Véritable « seigneur de la guerre », qui a su manier l’art de l’organisation la plus chevronnée qui soit, entouré par quelques déserteurs de l’élite militaire algérienne, il semble qu’il ait gardé assez de fidèles capables de tenir tête aux irréductibles de l’Est, dont la tendance, fort éloignée de la « salafiya », tende vers « El-hidjra oua takfir ». Les observateurs, au fait des maquis islamistes craignent que cette scission, dont les premiers effets commenceraient à se faire sentir incessamment, ne pousse Sahraoui et ses hommes, à la tête des maquis de l’Est, à recourir aux terribles méthodes expéditives du tristement célèbre GIA.

Les « maquis » du Sud, quant à eux, semblent en passe de prendre leur autonomie. Plusieurs raisons abondent dans cette thèse. La première c’est que seul un homme comme Hattab, véritable meneur d’hommes, qui compte à son actif plusieurs attentats spectaculaires, notamment dans les monts de Mizrana et Sid-Ali Bounab semble être le seul capable de rassembler des groupes aussi hétéroclites.
Ce n’est pas tout. La prise des otages européens, avec toutes les conséquences qu’on lui connaît, a été dévastatrice pour ces « katibates », forçant El-Para à quitter son fief « chaoui », où il régnait en « maître » absolu. Abderrezak El-Para avait été forcé de rejoindre Mokhtar Ben Mokhtar et de prendre la tête des opérations. Ce dernier, abattu lors de l’opération menée par les militaires tchadiens alors qu’il tentait d’acheminer des armes vers les maquis du nord, a laissé seul El-Para, aux prises avec une « coalition » armée formée par plusieurs pays, coordonnée par les services secrets américains. Des moyens de surveillance importants avaient été déployés dans la zone sahélienne, qualifiée de « grise », étendue au sud de l’Algérie, sur les vastes étendues désertiques du nord du Mali.

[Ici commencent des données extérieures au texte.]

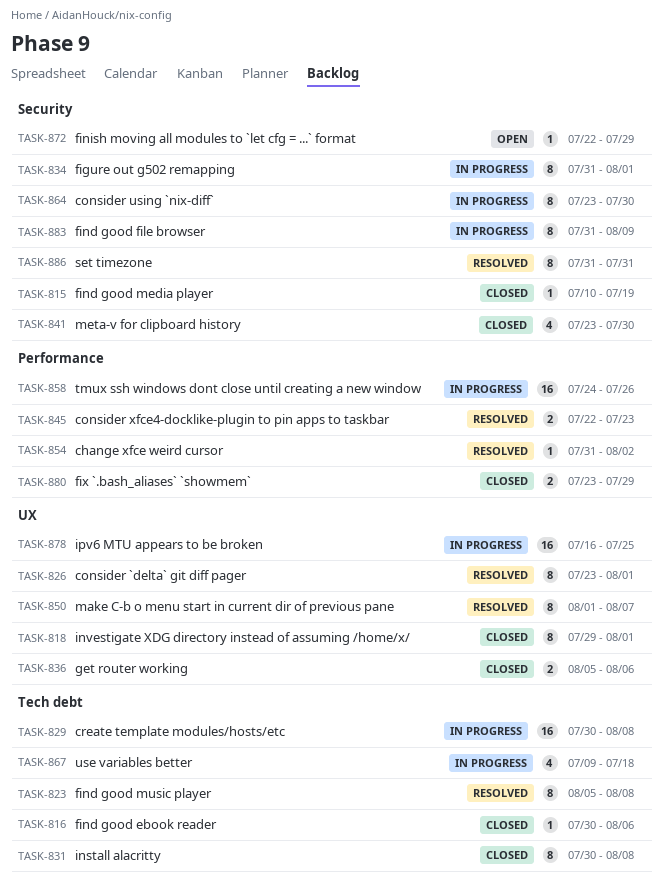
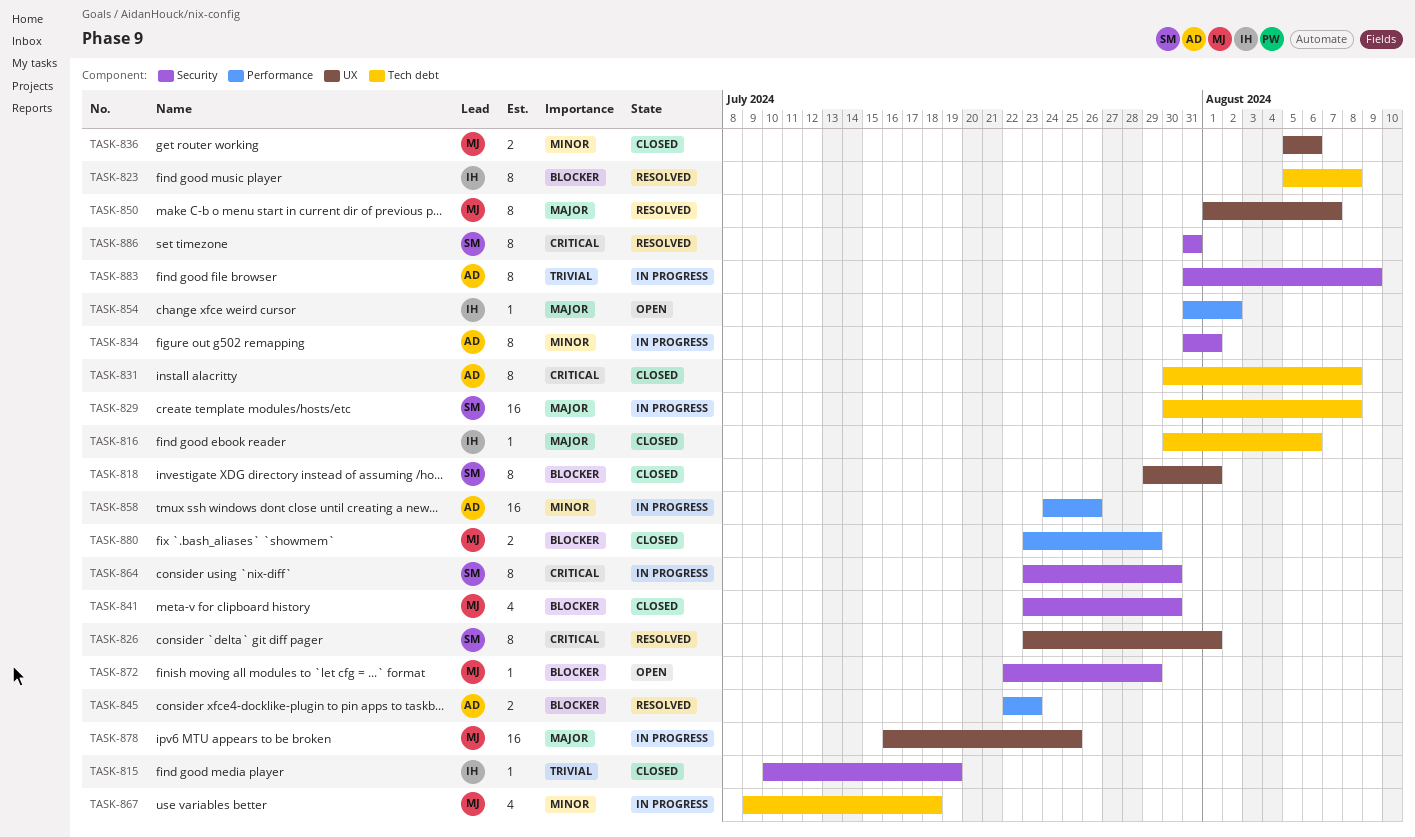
TASK-854, status: Resolved -> Open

El-Para, contraint à la défensive, recherchant désespérément de nouvelles alliances, a fini par être fait prisonnier.

Un des membres du Gspc actuellement détenu dans le Tibesti (nord du Tchad), répondrait au nom de guerre de « Abou Haïdara », un des surnoms d’Amari Saïfi, dit aussi Abderrezak El-Para, numéro 2 présumé du Gspc, a en effet confirmé hier un diplomate africain à Bamako. « Le Mdjt (Mouvement pour la justice et la démocratie au Tchad), qui détient actuellement des membres du groupe islamiste armé algérien, a communiqué à deux pays africains plusieurs appellations d’islamistes qui sont entre ses mains, et parmi ces noms figure celui d’Abou Haïdara, un des nombreux surnoms du chef-adjoint du Gspc », a déclaré à l’AFP le diplomate africain qui a requis l’anonymat. El-Para aurait été notamment distingué des autres islamistes armés algériens par la déférence que les autres prisonniers manifestaient envers lui, a précisé le diplomate. « Des pays africains ont clairement fait savoir aux responsables du Mdjt que pour prouver qu’ils ne sont pas des terroristes, ils doivent, sans contrepartie, livrer immédiatement tous les membres du GSPC qu’ils détiennent », a-t-il poursuivi.

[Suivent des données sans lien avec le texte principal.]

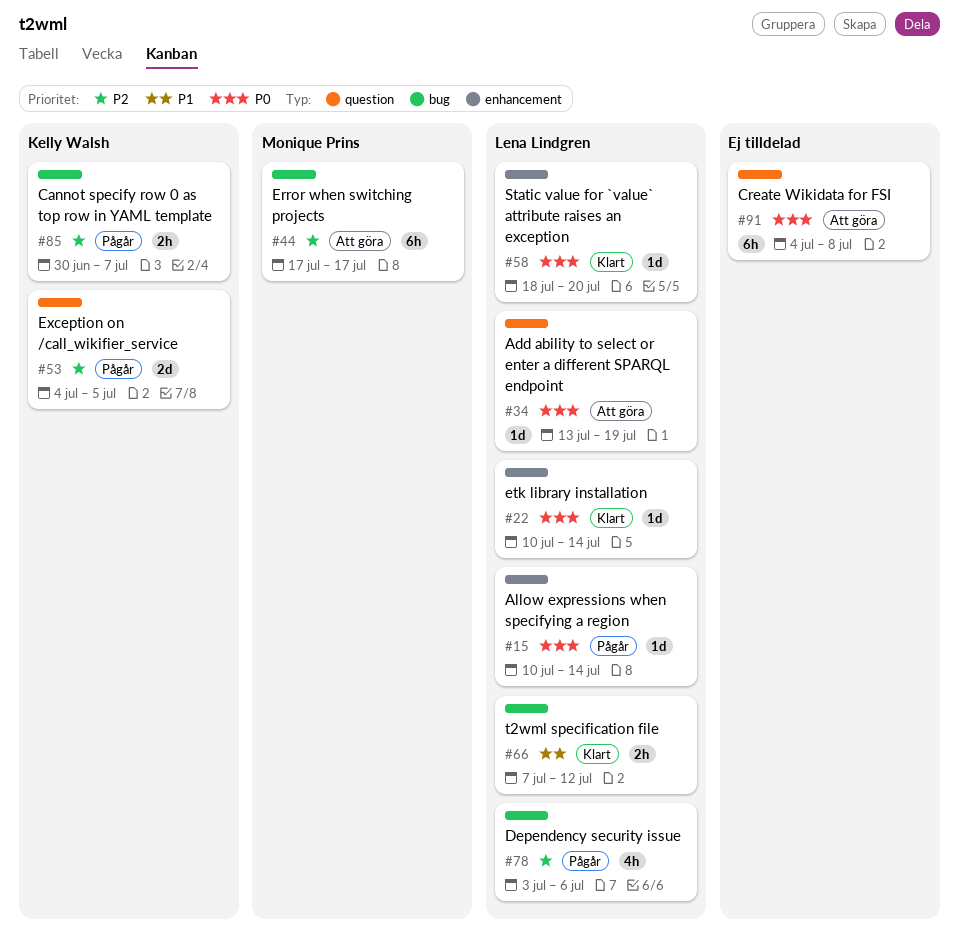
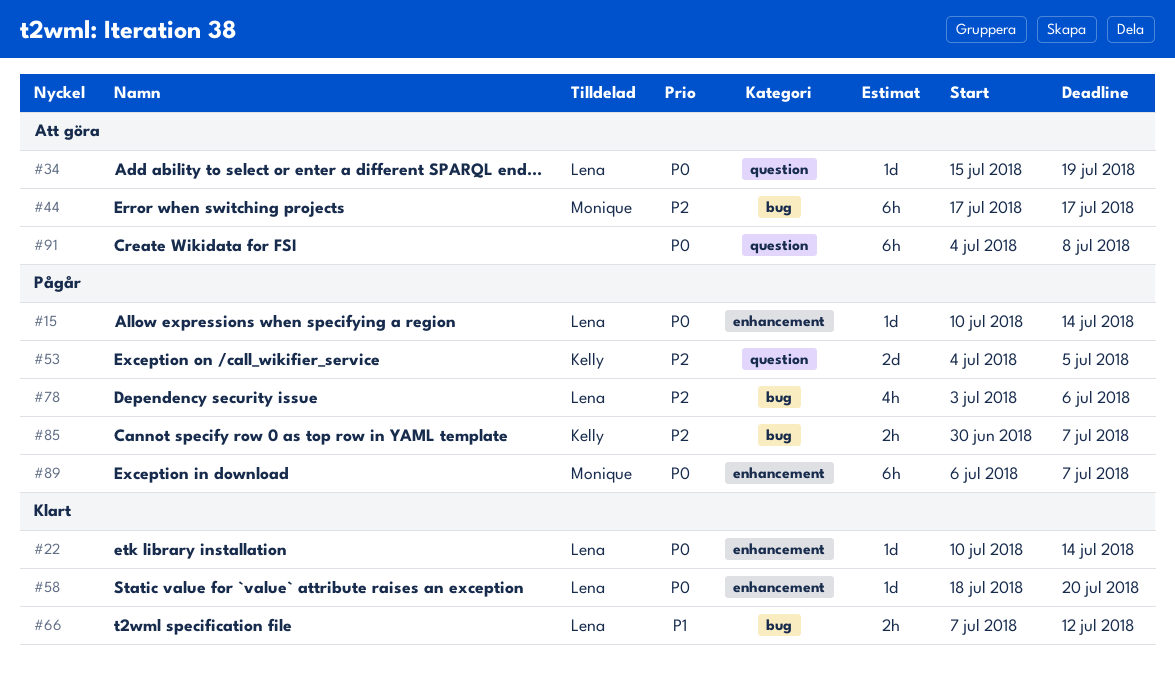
#34, start: Jul 13 -> Jul 15
#89: none -> present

Ce qui reste du Gspc, indiquent des sources sécuritaires, laminé par les redditions et les coups de boutoir des services de sécurité, ne disposant plus d’une direction unie, devrait se déployer en groupuscules quasi autonomes, extrêmement mobiles, dont certains, rapportions-nous dans une précédente édition, ont même commencé d’infiltrer la capitale.

Le Gspc, qui sent son heure approcher en tant que groupe terroriste capable de tenir des maquis depuis l’élimination de Hattab, sait bien que sa seule chance de « survie médiatique », réside dans les attentats urbains, notamment dans l’Algérois.